Line outage contingencies in power distribution systems pose critical challenges, leading to disruptions, reduced reliability, and potential cascading failures. These problems include increased vulnerability, limited resilience, and the need for efficient mitigation strategies to enhance the overall system reliability and quality. This study aims to investigate, analyze, and evaluate the renewable distributed generator (RDG) allocation and sizing under N-1 line outage conditions in terms of the reliability and quality for the IEEE 30-bus benchmark power system as a case study. Under all possible N-1 line outage conditions, there were four critical N-1 line outage conditions, 19–20, 10–20, 27–29, and 27–30, which caused overloading on at least one line. The Severity Performance Index (SPI) recorded the highest value of 0.715 during the line 10–20 outage, followed by 0.683, 0.606, and 0.476 during the line F27–30 outage, line F19–20 outage, and line F27–29 outage, respectively.
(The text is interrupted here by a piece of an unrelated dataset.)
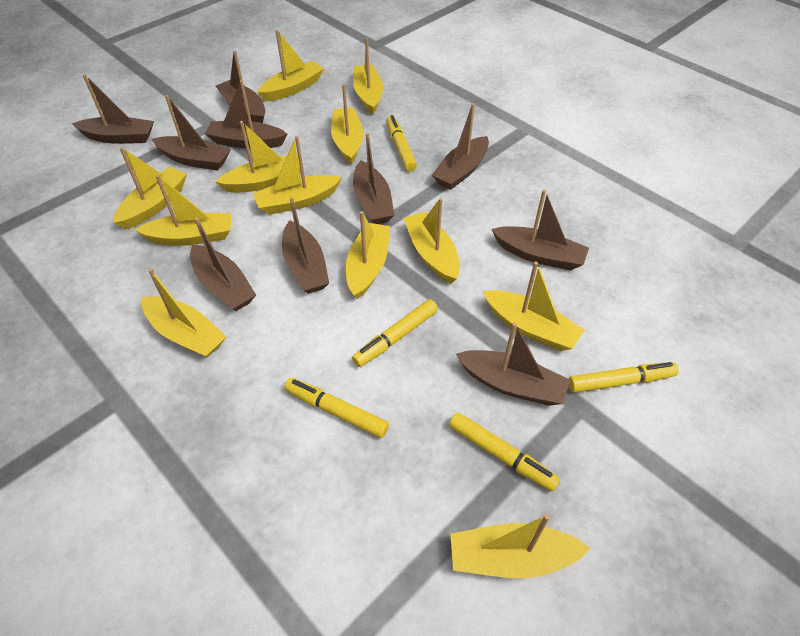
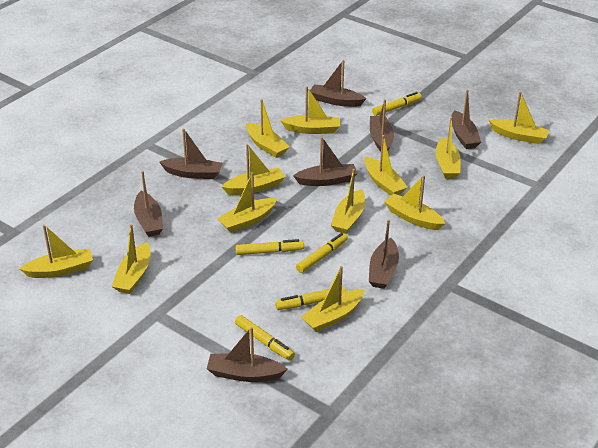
brown boat: 10 -> 8

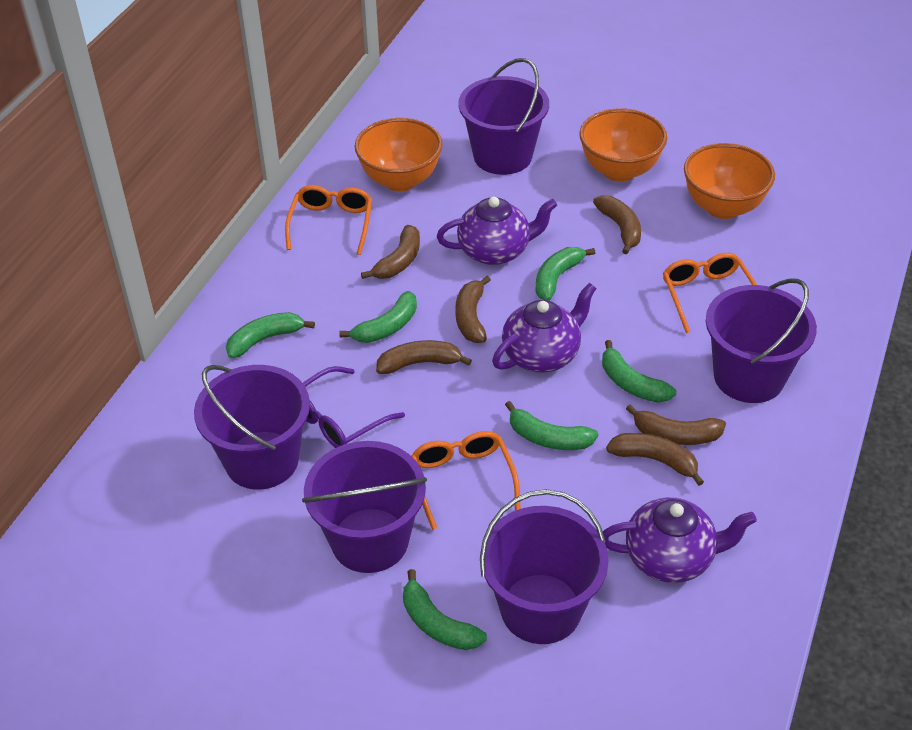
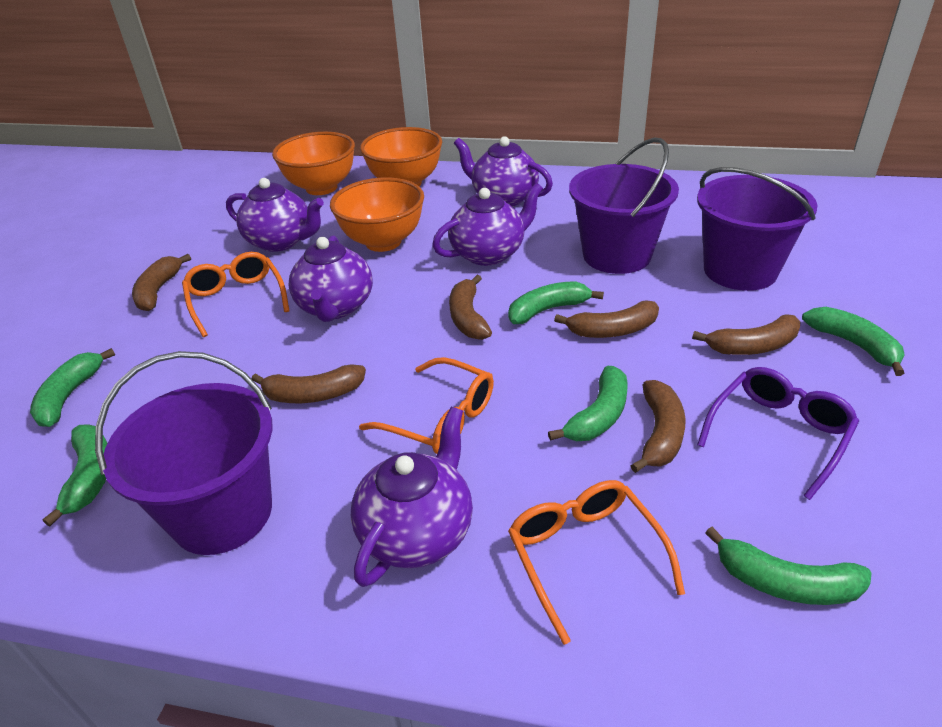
purple bucket: 5 -> 3
purple teapot: 3 -> 5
This indicates that the line 10–20 outage is the most critical among the line outages followed by the line 27–30 outage. During the line 10–20 outage, the crow search integrated with the particle swarm optimizer recommends allocating renewable distributed generators (RDGs) at optimal or feasible buses 14, 15, 17, 20, and 30, with suggested sizes of 26.8127 MW, 38.8986 MW, 27.9600 MW, 21.6300 MW, and 27.0184 MW, respectively. The obtained finding revealed that allocating five RDGs at optimal busbars helped keep the line loading below maximum limits and improved the voltage profiles during the N-1 line outages in the IEEE 30-bus benchmark power system. This approach enhanced the power system reliability and quality across all four N-1 scenarios.